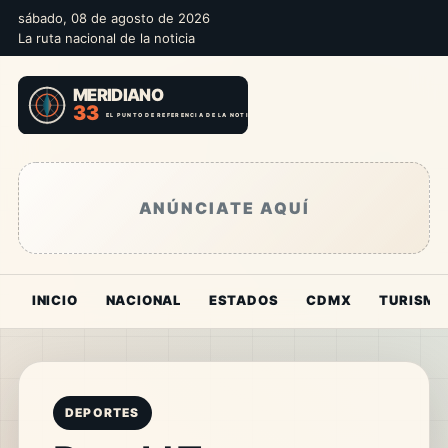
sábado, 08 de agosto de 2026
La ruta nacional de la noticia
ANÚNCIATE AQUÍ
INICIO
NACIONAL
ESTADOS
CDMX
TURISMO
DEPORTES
• • •
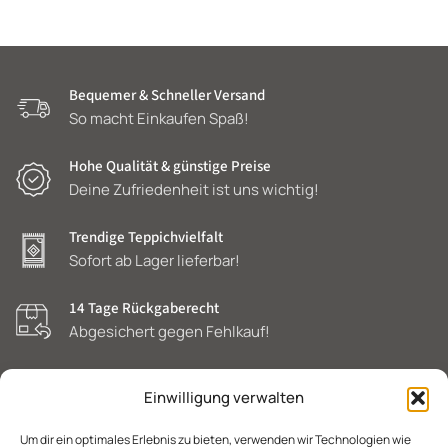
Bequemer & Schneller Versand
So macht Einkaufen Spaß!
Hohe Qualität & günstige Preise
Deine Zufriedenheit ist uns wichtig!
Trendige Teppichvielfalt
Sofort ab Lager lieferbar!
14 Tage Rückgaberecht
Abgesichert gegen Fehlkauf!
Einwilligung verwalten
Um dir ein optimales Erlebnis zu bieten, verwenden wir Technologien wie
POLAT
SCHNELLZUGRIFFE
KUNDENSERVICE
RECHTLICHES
• • •
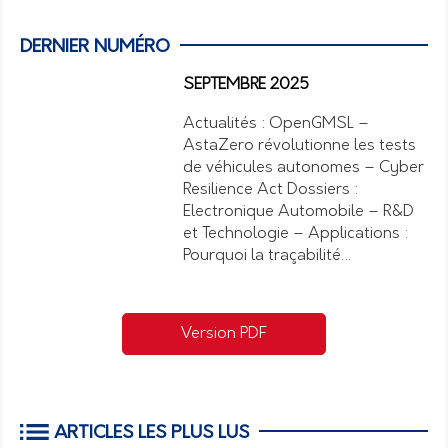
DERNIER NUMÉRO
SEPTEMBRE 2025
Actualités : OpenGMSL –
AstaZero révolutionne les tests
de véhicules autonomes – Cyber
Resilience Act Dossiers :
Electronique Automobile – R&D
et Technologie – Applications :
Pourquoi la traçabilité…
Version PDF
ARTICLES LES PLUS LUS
• • •
- About this exercise
Look through the entries above and quote exactly the lines from the line with "Actualités : OpenGMSL –" to the line with "ARTICLES LES PLUS LUS", counting both of those lines.

- Task result
Actualités : OpenGMSL –
AstaZero révolutionne les tests
de véhicules autonomes – Cyber
Resilience Act Dossiers :
Electronique Automobile – R&D
et Technologie – Applications :
Pourquoi la traçabilité…
Version PDF
ARTICLES LES PLUS LUS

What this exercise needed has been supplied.